Çünkü seçmenin çoğunluğu 21 yıllık yıpranmışlığına, hayat pahalılığına rağmen, yine de sorunları Erdoğan'ın çözeceğine inanıyor. Deprem bölgesinde insanlar devlet ancak ikinci, üçüncü gün yetişse de evlerimizi yaparsa yine Erdoğan yapar diyor.  Muhalefetin en büyük sorunu, bu güveni, sorunlara çözüm olacağı güvenini seçmene verememiş olmasıdır. Esasen muhalefetin içinde bulundukları sorunlarla yüzleşme cesaretleri yok. Muhalefet daha çok Erdoğan karşıtlığı üzerinden hareket etmeyi tercih ediyor. Ancak halka Erdoğan karşıtlığı yeterli gelmiyor, sorunlarına çözüm bulunacağına inanmak istiyor.
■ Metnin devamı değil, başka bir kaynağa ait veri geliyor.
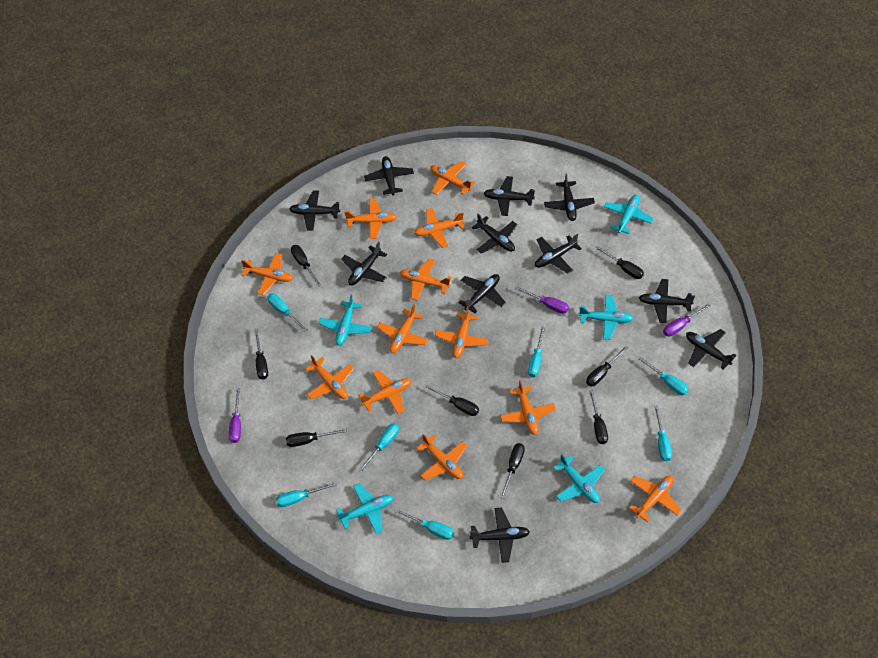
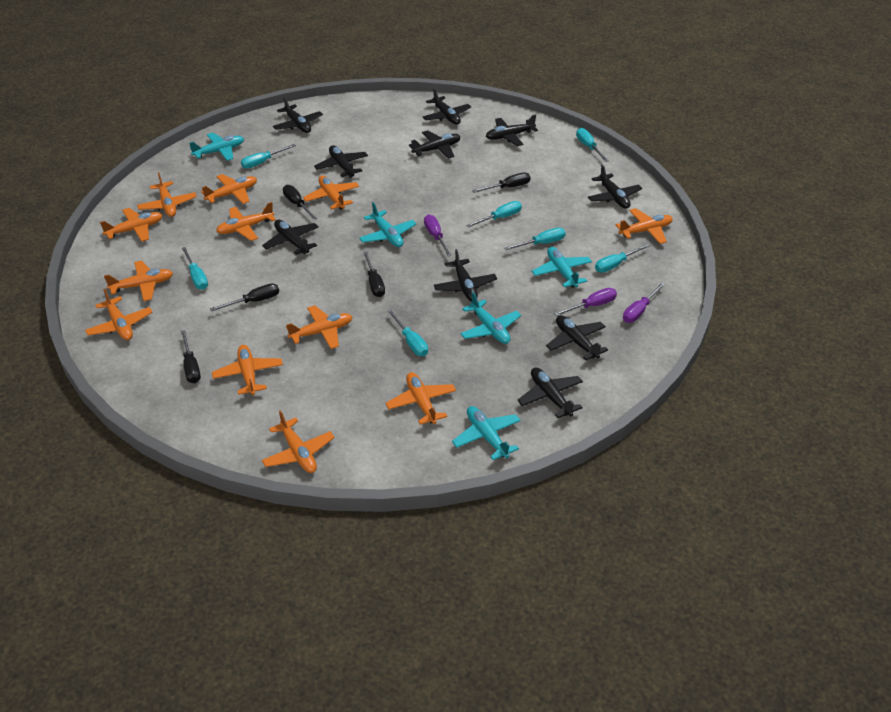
black plane: [289,190,340,231] [341,242,387,285] [364,156,414,196] [458,274,506,313] [470,507,530,563] [472,214,517,253] [484,176,535,216] [535,234,582,273] [544,174,595,221] [639,279,695,323] [686,329,736,370] = 11 -> [262,220,318,255] [273,97,323,133] [314,145,368,178] [409,130,460,159] [423,88,471,125] [434,249,497,301] [486,114,538,146] [517,368,583,418] [546,315,608,360] [588,165,642,209] = 10
black screwdriver: [254,329,268,379] [286,429,347,447] [291,245,321,287] [425,384,479,416] [500,443,525,499] [586,346,628,386] [589,389,608,444] [595,246,644,279] = 8 -> [181,330,201,383] [210,283,279,312] [283,185,317,220] [363,251,385,297] [472,173,531,193] = 5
Türkiye’de seçmenin önemli bir kısmı takım tutar gibi parti tutuyor. Başarılı olsa da olmasa da kendi partisinden vazgeçmiyor. Bir kısmı da  oyunu birazda ehveni şerci  bir mantıkla bu aday diğerine göre daha az kötü, yada daha iyi diyerek oyunu kullanıyor. Oyumuzu hangi gerekçe ile kullanırsak kullanalım iyiliklerin destekçisi, adaletsizliklerin eleştiricisi olmamız gerekiyor.

Tercihlerimizde adalet hassasiyeti ne zaman belirleyici olursa işte o zaman daha erdemli daha İslami bir toplum olmuşuz demektir.